-- begin Excerpted passage --

From 8377ddb4f0c39451e11694c395329d06e7837f5d Mon Sep 17 00:00:00 2001
From: =?UTF-8?q?Antoine=20Beaupr=C3=A9?= <anarcat@debian.org>
Date: Wed, 8 May 2024 22:26:02 -0400
Subject: [PATCH] more tpa-rfc-33 ideas (tpo/tpa/team#40755)

---
 policy/tpa-rfc-33-monitoring.md | 27 ++++++++++++++++++---------
 1 file changed, 18 insertions(+), 9 deletions(-)

diff --git a/policy/tpa-rfc-33-monitoring.md b/policy/tpa-rfc-33-monitoring.md
index fc25703c..5e5be6d8 100644
--- a/policy/tpa-rfc-33-monitoring.md
+++ b/policy/tpa-rfc-33-monitoring.md
@@ -332,6 +332,11 @@ monitoring system, as provided by TPA.
 
 # Personas
 
+TODO: document impact on personas
+
+TODO: review previous policies sections on personas to see if we're
+missing anything
+
 ## Ethan, the TPA admin
 
 Ethan is a member of the TPA team. He has access to the Puppet
@@ -504,6 +509,8 @@ services:
 
 ### Planned
 
+The eventual architecture for the system might look something like this:
+
 ![Diagram of the new infrastructure showing two redundant prom/grafana
 servers](tpa-rfc-33-monitoring/architecture-after.png)
 
@@ -544,16 +551,16 @@ setup. Each server has its own set of services running:
  * **Karma**: alerting dashboard which pulls alerts from Alertmanager
    and can issue silences.
 
-The current prometheus1/prometheus2 server will actually be retired in
-favor of two *new* servers which will be rebuilt from scratch,
-entirely from Puppet, LDAP, and GitLab repository, ensuring they are
-properly reproducible.
+The current prometheus1/prometheus2 server may actually be retired in
+favor of two *new* servers to be rebuilt from scratch, entirely from
+Puppet, LDAP, and GitLab repository, ensuring they are properly
+reproducible.
 
 Experiments can be done manually on the current servers to speed up
 development and replacement of the legacy infrastructure, but the goal
-is to merge the two current server in a single cluster.
-
-TODO: start with a single merged server at first and HA later?
+is to merge the two current server in a single cluster. This might
+also be accomplished by retiring one of the two servers and migrating
+everything on the other.
 
 ## Metrics: Prometheus
 
@@ -895,8 +902,10 @@ TODO: review https://gitlab.com/gitlab-com/gl-infra/helicopter
  * turn off the Icinga server
  * remove all traces of NRPE on all nodes
 
-TODO: how to merge the two databases? maybe adopt the prom2 data and
-drop old TPA data?
+TODO: multiple stages; emergency buster retirement, then alerting
+improvements, then HA, then long term retention
+
+TODO: consider merging prom2 into prom1
 
 ## Timeline
 
-- 
GitLab

-- end Excerpted passage --
-- begin Data extract --

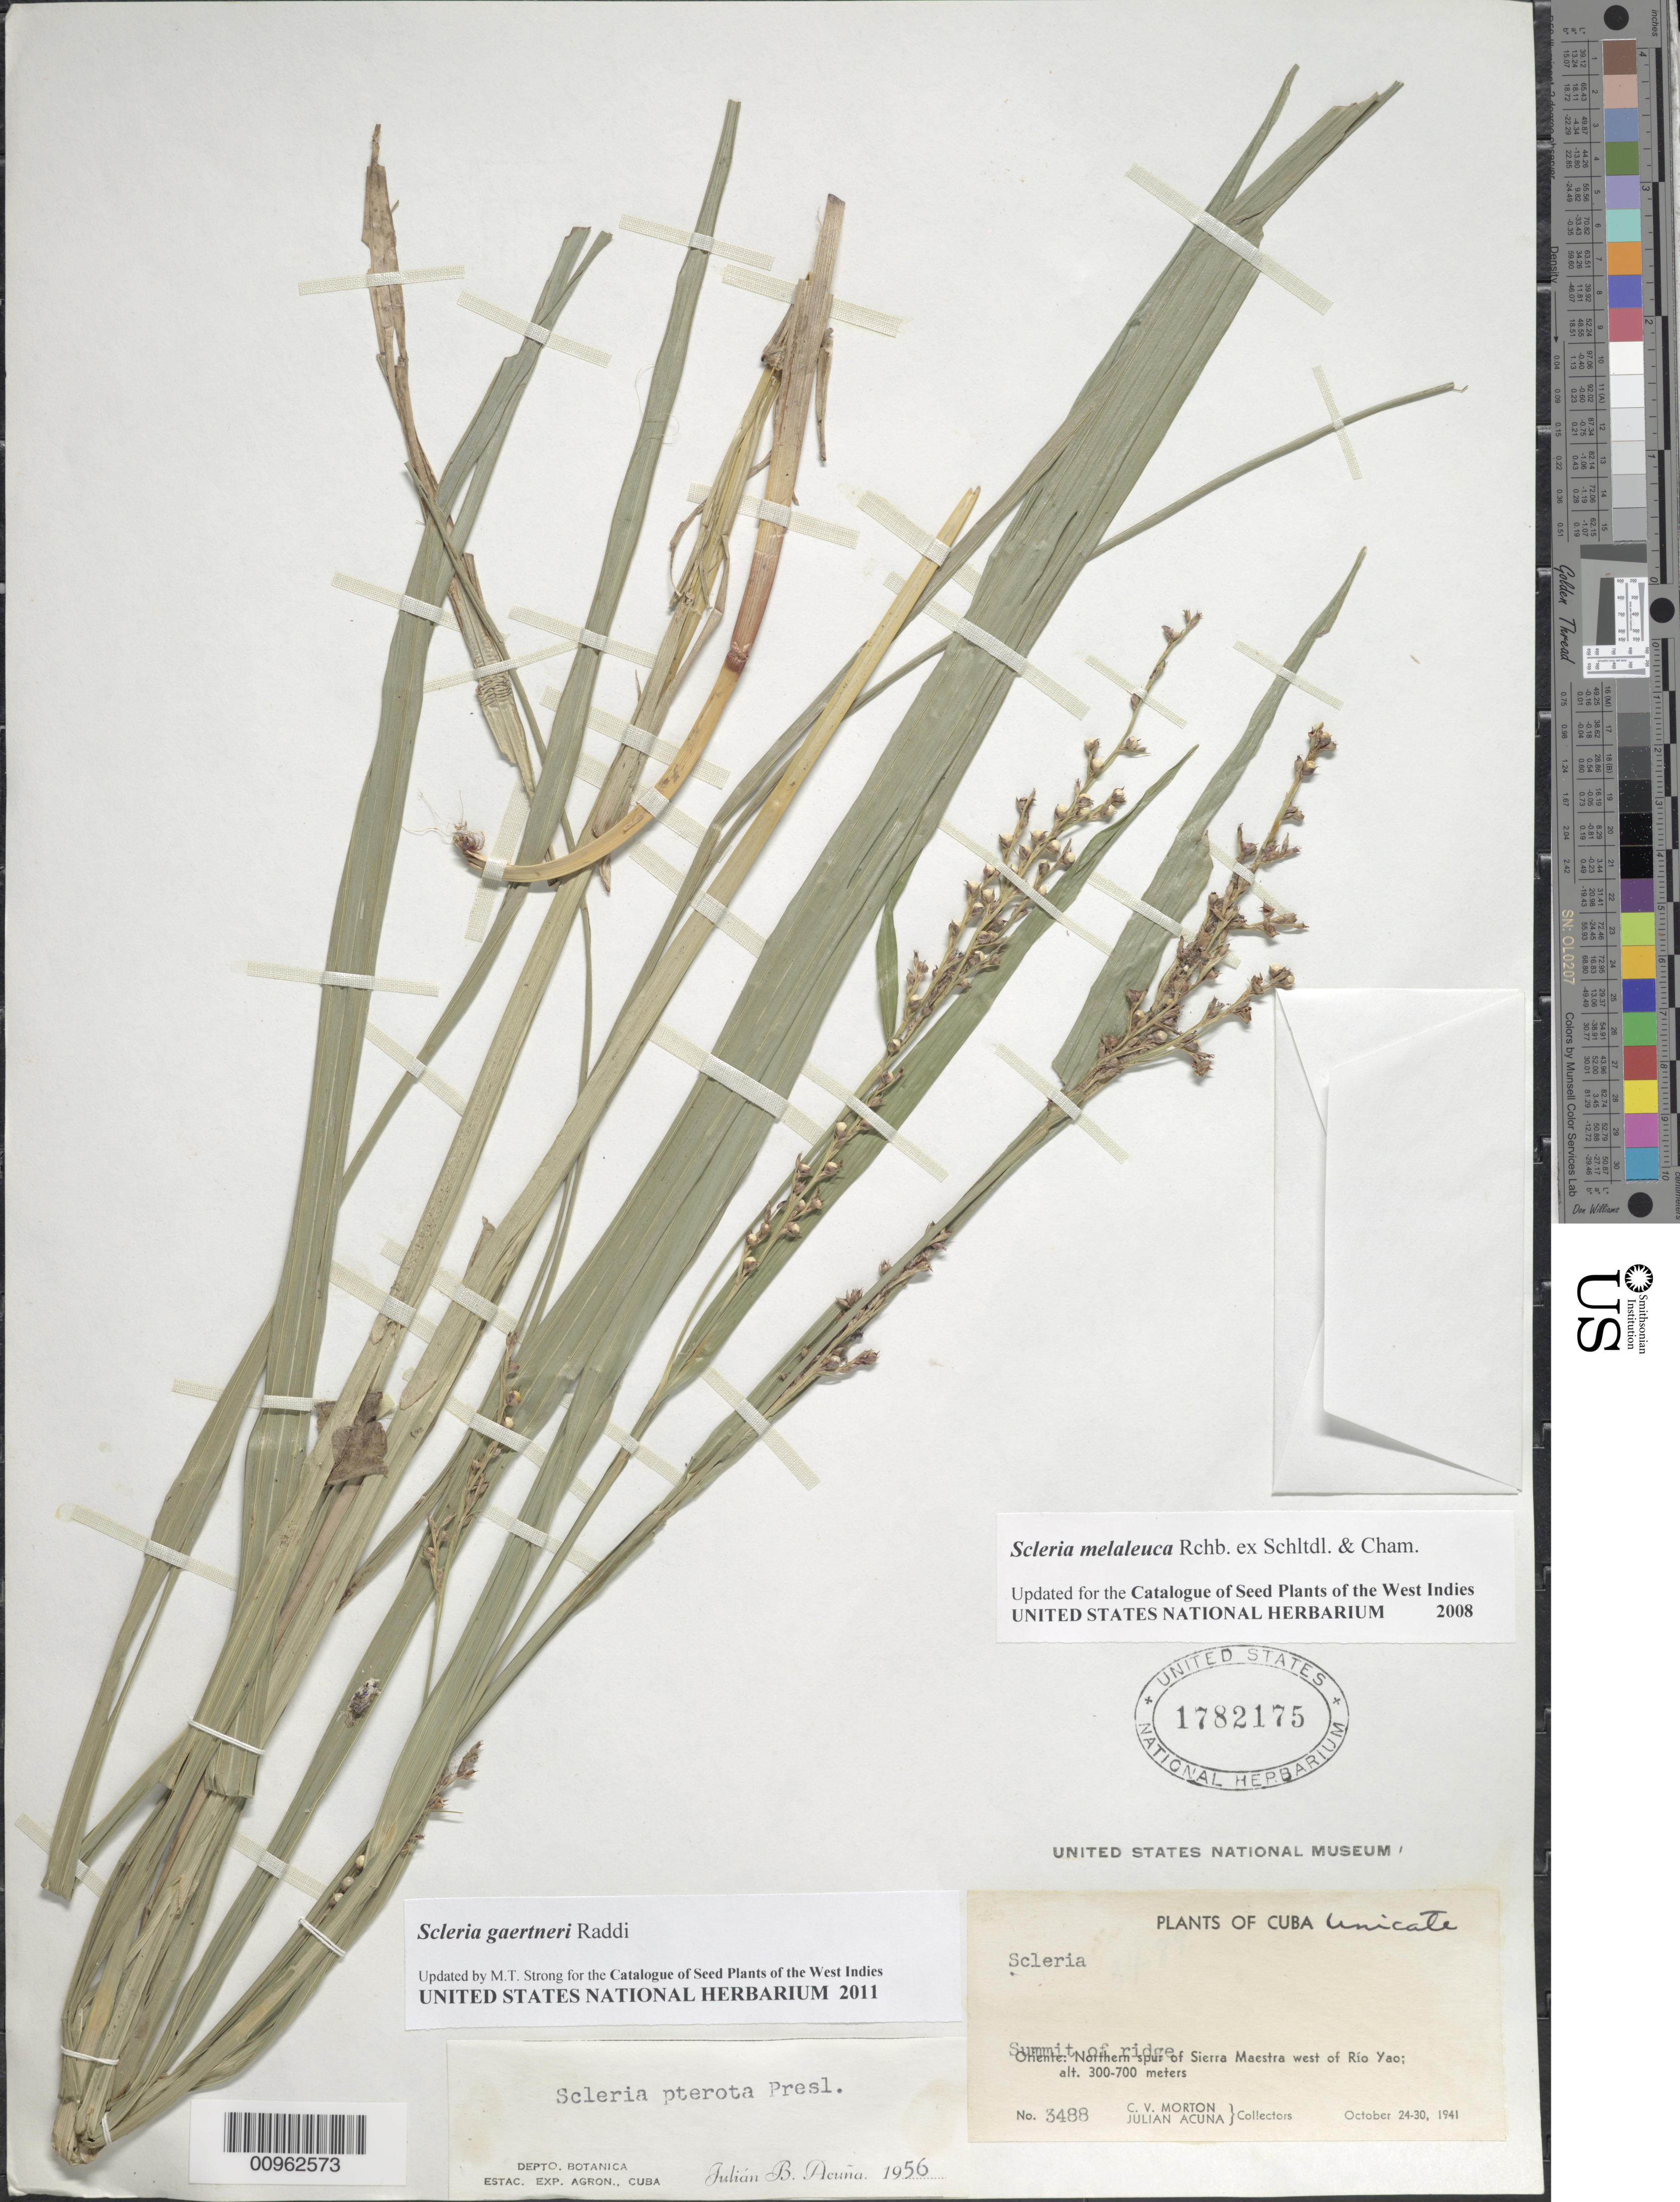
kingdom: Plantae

-- end Data extract --

- **Objective**
Answer these questions using the monitoring patch:
1. How many insertions and deletions does the patch report?
2. Which dashboard pulls alerts from Alertmanager and can issue silences?
3. In what order does the newly added note list the planned stages?

- **Complete answer**
1. 18 insertions and 9 deletions.
2. Karma.
3. Emergency buster retirement, then alerting improvements, then HA, then long term retention.